MATERIAL FOR THIS EXERCISE:
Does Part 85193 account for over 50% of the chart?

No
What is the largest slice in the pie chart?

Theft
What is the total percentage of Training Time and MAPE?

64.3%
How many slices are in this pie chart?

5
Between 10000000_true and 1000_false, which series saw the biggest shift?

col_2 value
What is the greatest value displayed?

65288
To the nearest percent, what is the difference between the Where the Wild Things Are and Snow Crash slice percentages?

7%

...

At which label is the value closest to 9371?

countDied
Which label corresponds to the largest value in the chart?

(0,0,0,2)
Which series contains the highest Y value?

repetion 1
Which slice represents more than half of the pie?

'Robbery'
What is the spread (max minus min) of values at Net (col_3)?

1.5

JOB:
Report how many lines in the records above contain the string "label", matching case exactly. Give only the number.

RESULT:
2